Search the material below for "scores" and copy every line where it occurs.

-------- THE INPUT

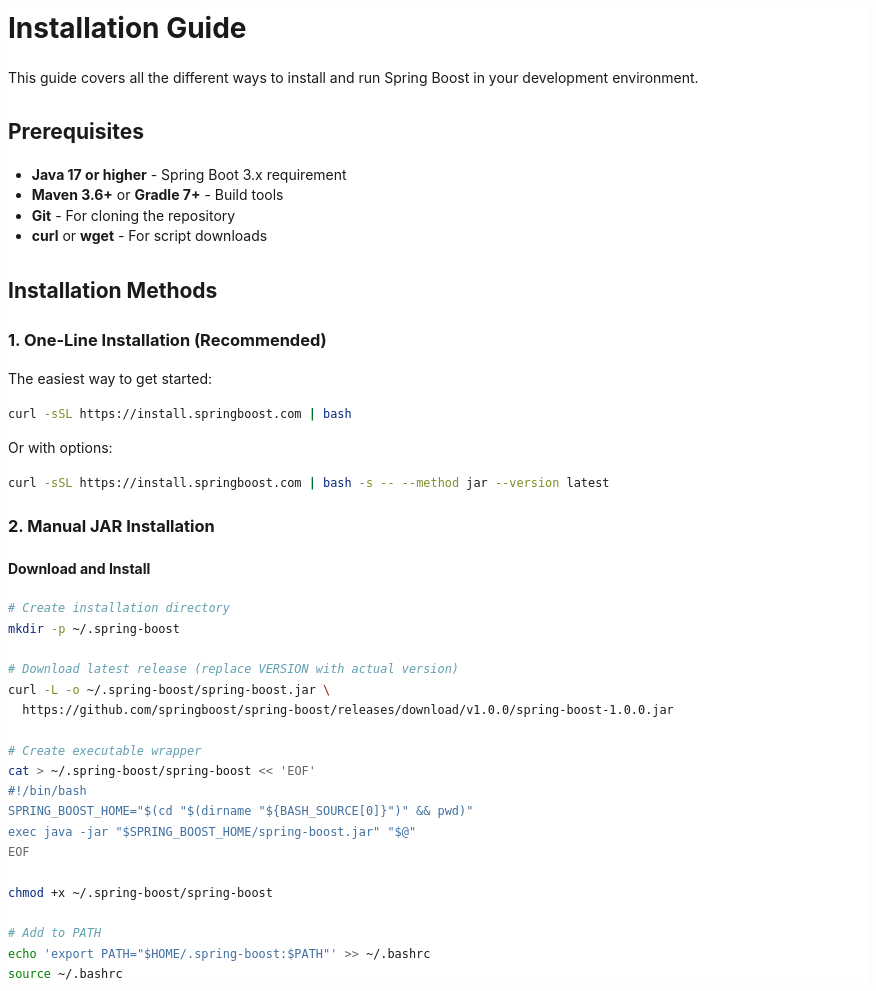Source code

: # Installation Guide

This guide covers all the different ways to install and run Spring Boost in your development environment.

## Prerequisites

- **Java 17 or higher** - Spring Boot 3.x requirement
- **Maven 3.6+** or **Gradle 7+** - Build tools
- **Git** - For cloning the repository
- **curl** or **wget** - For script downloads

## Installation Methods

### 1. One-Line Installation (Recommended)

The easiest way to get started:

```bash
curl -sSL https://install.springboost.com | bash
```

Or with options:
```bash
curl -sSL https://install.springboost.com | bash -s -- --method jar --version latest
```

### 2. Manual JAR Installation

#### Download and Install

```bash
# Create installation directory
mkdir -p ~/.spring-boost

# Download latest release (replace VERSION with actual version)
curl -L -o ~/.spring-boost/spring-boost.jar \
  https://github.com/springboost/spring-boost/releases/download/v1.0.0/spring-boost-1.0.0.jar

# Create executable wrapper
cat > ~/.spring-boost/spring-boost << 'EOF'
#!/bin/bash
SPRING_BOOST_HOME="$(cd "$(dirname "${BASH_SOURCE[0]}")" && pwd)"
exec java -jar "$SPRING_BOOST_HOME/spring-boost.jar" "$@"
EOF

chmod +x ~/.spring-boost/spring-boost

# Add to PATH
echo 'export PATH="$HOME/.spring-boost:$PATH"' >> ~/.bashrc
source ~/.bashrc
```
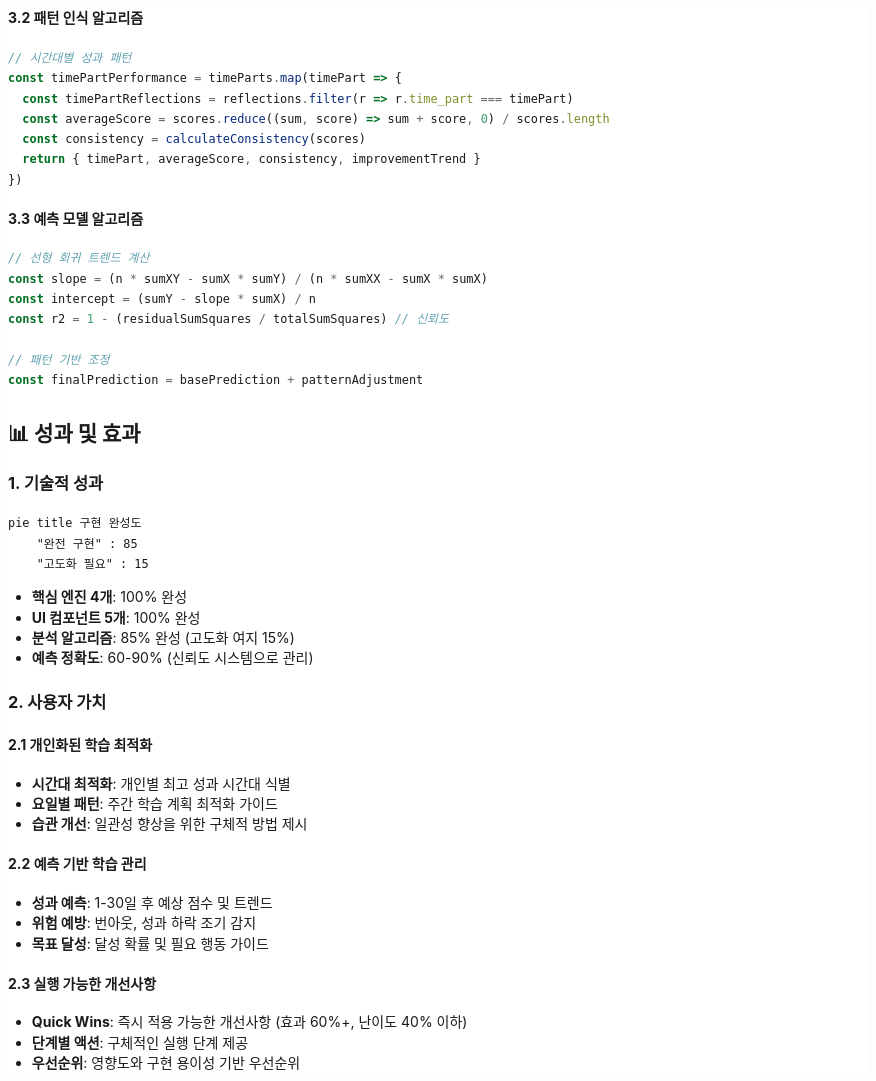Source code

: #### 3.2 패턴 인식 알고리즘
```typescript
// 시간대별 성과 패턴
const timePartPerformance = timeParts.map(timePart => {
  const timePartReflections = reflections.filter(r => r.time_part === timePart)
  const averageScore = scores.reduce((sum, score) => sum + score, 0) / scores.length
  const consistency = calculateConsistency(scores)
  return { timePart, averageScore, consistency, improvementTrend }
})
```

#### 3.3 예측 모델 알고리즘
```typescript
// 선형 회귀 트렌드 계산
const slope = (n * sumXY - sumX * sumY) / (n * sumXX - sumX * sumX)
const intercept = (sumY - slope * sumX) / n
const r2 = 1 - (residualSumSquares / totalSumSquares) // 신뢰도

// 패턴 기반 조정
const finalPrediction = basePrediction + patternAdjustment
```

## 📊 성과 및 효과

### 1. 기술적 성과

```mermaid
pie title 구현 완성도
    "완전 구현" : 85
    "고도화 필요" : 15
```

- **핵심 엔진 4개**: 100% 완성
- **UI 컴포넌트 5개**: 100% 완성  
- **분석 알고리즘**: 85% 완성 (고도화 여지 15%)
- **예측 정확도**: 60-90% (신뢰도 시스템으로 관리)

### 2. 사용자 가치

#### 2.1 개인화된 학습 최적화
- **시간대 최적화**: 개인별 최고 성과 시간대 식별
- **요일별 패턴**: 주간 학습 계획 최적화 가이드
- **습관 개선**: 일관성 향상을 위한 구체적 방법 제시

#### 2.2 예측 기반 학습 관리
- **성과 예측**: 1-30일 후 예상 점수 및 트렌드
- **위험 예방**: 번아웃, 성과 하락 조기 감지
- **목표 달성**: 달성 확률 및 필요 행동 가이드

#### 2.3 실행 가능한 개선사항
- **Quick Wins**: 즉시 적용 가능한 개선사항 (효과 60%+, 난이도 40% 이하)
- **단계별 액션**: 구체적인 실행 단계 제공
- **우선순위**: 영향도와 구현 용이성 기반 우선순위
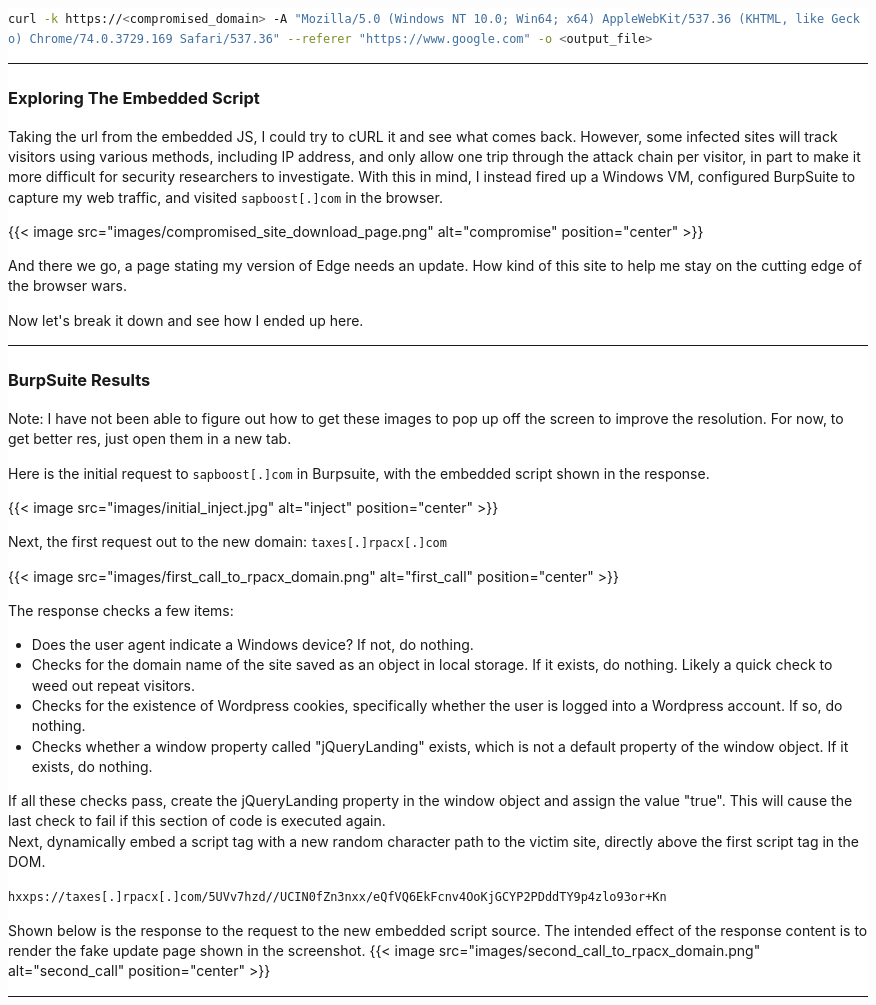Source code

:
 ```bash
curl -k https://<compromised_domain> -A "Mozilla/5.0 (Windows NT 10.0; Win64; x64) AppleWebKit/537.36 (KHTML, like Gecko) Chrome/74.0.3729.169 Safari/537.36" --referer "https://www.google.com" -o <output_file> 
```

---

### Exploring The Embedded Script

Taking the url from the embedded JS, I could try to cURL it and see what comes back. However, some infected sites will track visitors using various methods, including IP address, and only allow one trip through the attack chain per visitor, in part to make it more difficult for security researchers to investigate. With this in mind, I instead fired up a Windows VM, configured BurpSuite to capture my web traffic, and visited `sapboost[.]com` in the browser.

{{< image src="images/compromised_site_download_page.png" alt="compromise" position="center" >}}

And there we go, a page stating my version of Edge needs an update. How kind of this site to help me stay on the cutting edge of the browser wars.

Now let's break it down and see how I ended up here.

---

### BurpSuite Results
Note: I have not been able to figure out how to get these images to pop up off the screen to improve the resolution. For now, to get better res, just open them in a new tab. 

Here is the initial request to `sapboost[.]com` in Burpsuite, with the embedded script shown in the response.

{{< image src="images/initial_inject.jpg" alt="inject" position="center" >}}

Next, the first request out to the new domain: `taxes[.]rpacx[.]com`

{{< image src="images/first_call_to_rpacx_domain.png" alt="first_call" position="center" >}}

The response checks a few items:
- Does the user agent indicate a Windows device? If not, do nothing.
- Checks for the domain name of the site saved as an object in local storage. If it exists, do nothing. Likely a quick check to weed out repeat visitors.
- Checks for the existence of Wordpress cookies, specifically whether the user is logged into a Wordpress account. If so, do nothing.
- Checks whether a window property called "jQueryLanding" exists, which is not a default property of the window object. If it exists, do nothing.   

If all these checks pass, create the jQueryLanding property in the window object and assign the value "true". This will cause the last check to fail if this section of code is executed again.   
Next, dynamically embed a script tag with a new random character path to the victim site, directly above the first script tag in the DOM.
```HTML
hxxps://taxes[.]rpacx[.]com/5UVv7hzd//UCIN0fZn3nxx/eQfVQ6EkFcnv4OoKjGCYP2PDddTY9p4zlo93or+Kn
```

Shown below is the response to the request to the new embedded script source. The intended effect of the response content is to render the fake update page shown in the screenshot.
{{< image src="images/second_call_to_rpacx_domain.png" alt="second_call" position="center" >}}

---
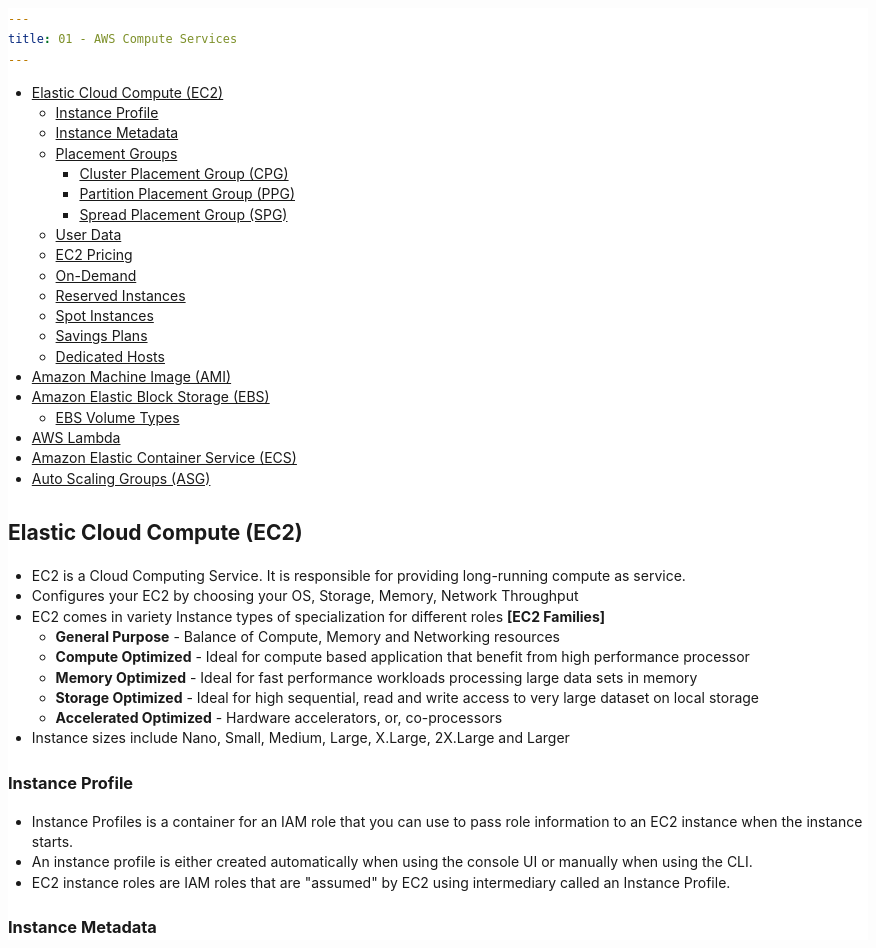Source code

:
 ```yaml
---
title: 01 - AWS Compute Services
---
```

- [Elastic Cloud Compute (EC2)](#elastic-cloud-compute-ec2)
  - [Instance Profile](#instance-profile)
  - [Instance Metadata](#instance-metadata)
  - [Placement Groups](#placement-groups)
    - [Cluster Placement Group (CPG)](#cluster-placement-group-cpg)
    - [Partition Placement Group (PPG)](#partition-placement-group-ppg)
    - [Spread Placement Group (SPG)](#spread-placement-group-spg)
  - [User Data](#user-data)
  - [EC2 Pricing](#ec2-pricing)
  - [On-Demand](#on-demand)
  - [Reserved Instances](#reserved-instances)
  - [Spot Instances](#spot-instances)
  - [Savings Plans](#savings-plans)
  - [Dedicated Hosts](#dedicated-hosts)
- [Amazon Machine Image (AMI)](#amazon-machine-image-ami)
- [Amazon Elastic Block Storage (EBS)](#amazon-elastic-block-storage-ebs)
  - [EBS Volume Types](#ebs-volume-types)
- [AWS Lambda](#aws-lambda)
- [Amazon Elastic Container Service (ECS)](#amazon-elastic-container-service-ecs)
- [Auto Scaling Groups (ASG)](#auto-scaling-groups-asg)

## Elastic Cloud Compute (EC2)

* EC2 is a Cloud Computing Service. It is responsible for providing long-running compute as service.
* Configures your EC2 by choosing your OS, Storage, Memory, Network Throughput
* EC2 comes in variety Instance types of specialization for different roles **[EC2 Families]**
  * **General Purpose** - Balance of Compute, Memory and Networking resources
  * **Compute Optimized** - Ideal for compute based application that benefit from high performance processor
  * **Memory Optimized** - Ideal for fast performance workloads processing large data sets in memory
  * **Storage Optimized** - Ideal for high sequential, read and write access to very large dataset on local storage
  * **Accelerated Optimized** - Hardware accelerators, or, co-processors
* Instance sizes include Nano, Small, Medium, Large, X.Large, 2X.Large and Larger

### Instance Profile

* Instance Profiles is a container for an IAM role that you can use to pass role information to an EC2 instance when the instance starts.
* An instance profile is either created automatically when using the console UI or manually when using the CLI.
* EC2 instance roles are IAM roles that are "assumed" by EC2 using intermediary called an Instance Profile. 

### Instance Metadata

----------------

EXERCISE ANSWER:
  const averageScore = scores.reduce((sum, score) => sum + score, 0) / scores.length
  const consistency = calculateConsistency(scores)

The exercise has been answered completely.